My key point here is that typesetting is hard. And mathematical typesetting seems really hard. But all things considered, the hashmark notations don't seem especially challenging relative to all the work going into one of these pages, so it would seem specious to me to single that one feature out. The Stevin's decimal notation system doesn't stand out compared to everything else.

I think this page is more instructive. Notice that we have both an inset column of numerals with decimal notation, as well as decimal numerals with hashmark notation set inline with the prose. And notice that the inline numerals require an extra white line to accomodate the hashmark notation system. So, in the prose of this book, when there are no decimal numerals in a paragraph, there are no unsightly breaks in the prose. But when there IS a decimal numeral, the superscript system adopted by this printer REQUIRES an unsightly white space to break up the uniform block of text.

Uniform text blocks are an almost universal characteristic of prose set in the early modern period. Tightly set, square justified, heavy black text was the overwhelming norm for prose typesetting in this period. When modern typographers look back at this period, it is the dense black columns of text that inspire our design. To see a typesetter of that period be forced, by an arbitrary and novel system, to break up that uniform field of text... well it makes one sad.

Given this observation, I would say that the Stevin's superscript system for decimal notation was not a PHYSICAL burden on a typesetter, but instead it was an AESTHETIC burden for everyone involved.



To supplement this point, let me jump back to 1618 and show you an example from Johan Rudolff von Graffenried's Arithmeticae Logistica Here, you can see a variant hashmark system in use, where the hashmarks are very small. The vertical line in place of the decimal point helps to render some sense, and then the hashmarks are barely pricks on the page. I am not even sure how these would have been set. They don't appear to break the line, so they can't have been set on their own line. Even a single period, like you see after the final 7 in the numeral, would have been on a full size type body the same height as all the other letters in the line. Also, notice how robust the period is here, matching the heavy blackletter typography of the page. My best guess is that the printer has used some pins cut down to exactly type height that can easily be fit in amongst the type without creating any unsightly white space. But that is, at best, an informed guess.

In any event, the hashmarks don't print very clearly, and the vertical line does most of the work.

But what really seals it for me is that, in the same copy of Arithmeticae the reader finds all of these beautiful and elaborate tipped in prints to unfold. Each of these prints was a typesetting marvel, building out remarkable forms of both visual beauty and mathematical logic. This confirms to me that LABOR was not the chief concern of the typesetter. BEAUTY and SENSE seemed to play a far larger role in his decisions.

And that seems to answer this question for me. The decimal point system, like the point based punctuation system in European prose, wins out for being simple, elegant, and unobtrusive.
It's not that the decimal point is easier on the hands of a typesetter; it is instead easier on the eyes, and the mind, of the reader.

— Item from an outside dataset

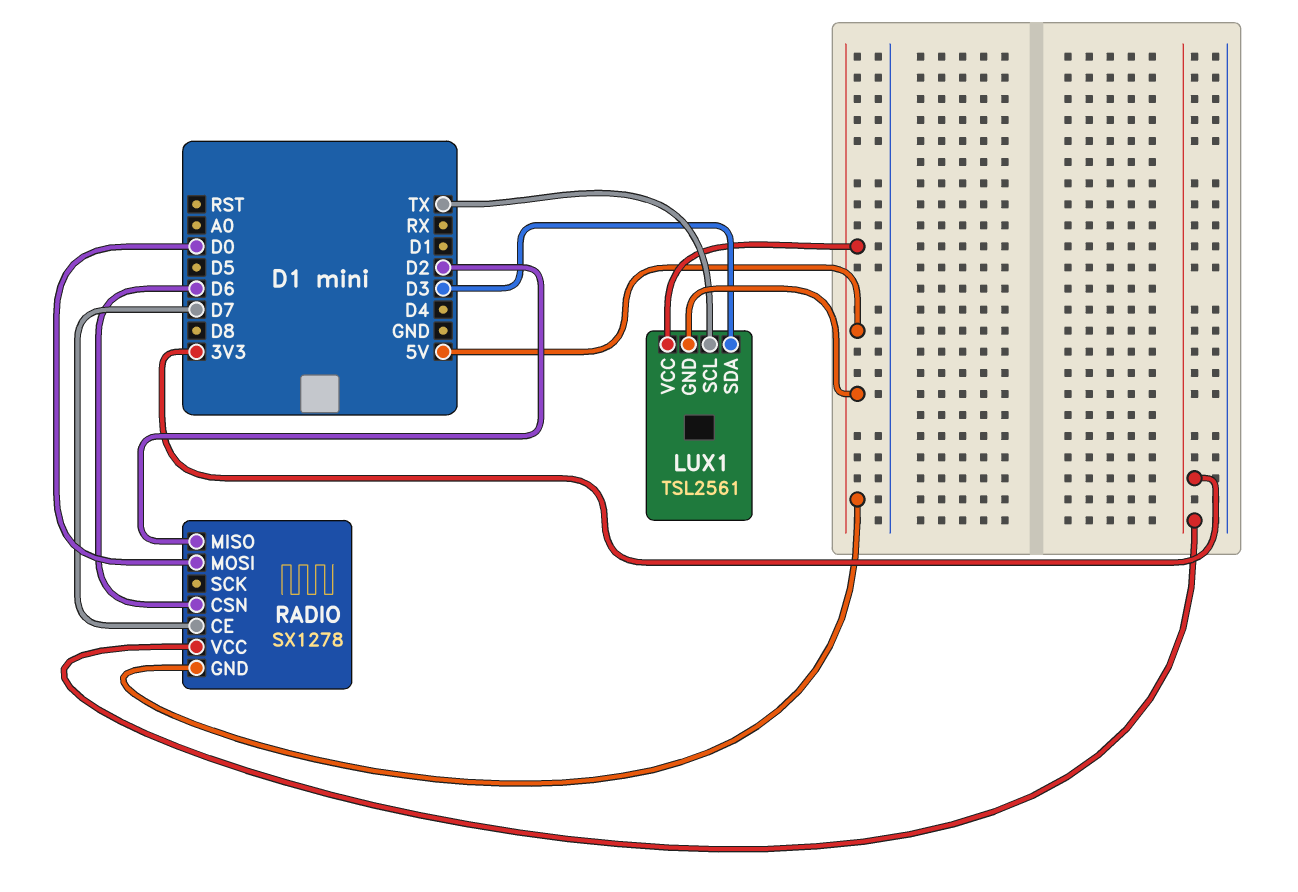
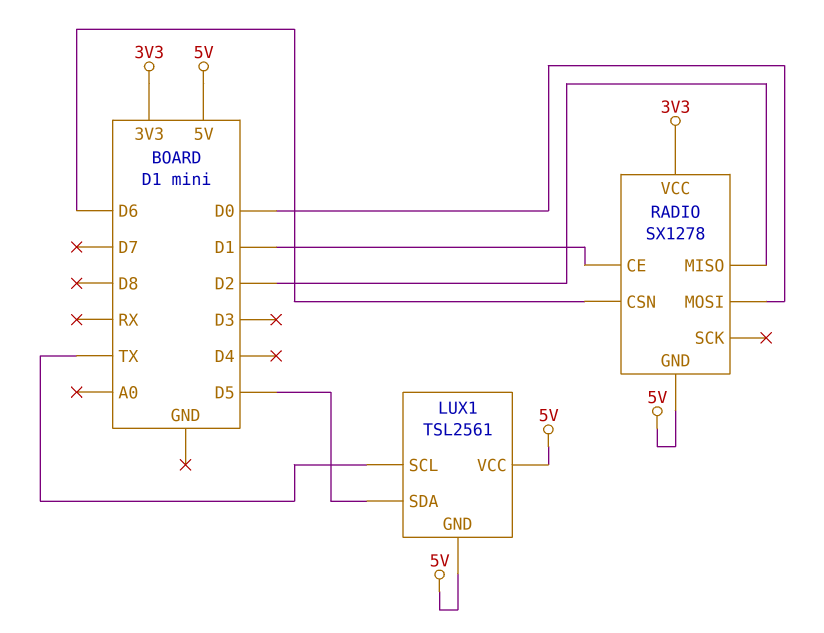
LUX1 pin SDA: D3 -> D5
RADIO pin CE: D7 -> D1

As an addendum, consider this page from Fasciculus Temporum, printed by Erhard Ratdolt in 1484. This is not a mathematical text, but you can see the complexity of the typesetting work, with the circular rules, and the typeset directly in between the lines of the circles.

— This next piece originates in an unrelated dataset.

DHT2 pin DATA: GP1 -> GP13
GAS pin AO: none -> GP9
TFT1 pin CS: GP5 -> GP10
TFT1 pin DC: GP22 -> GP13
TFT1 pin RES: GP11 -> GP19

Typesetters could do complex and painstaking work. But I think they would only do it when it was beautiful, and if they believed it was informative. The work that goes into typesetting is long, but the idea is that once that work is done, the page will outlast the sweat of that labor. Each of these pages inspected may have taken hours or even days to set. But the pages themselves have lasted for centuries. Typesetters understood that, and valued their time and effort against that scale.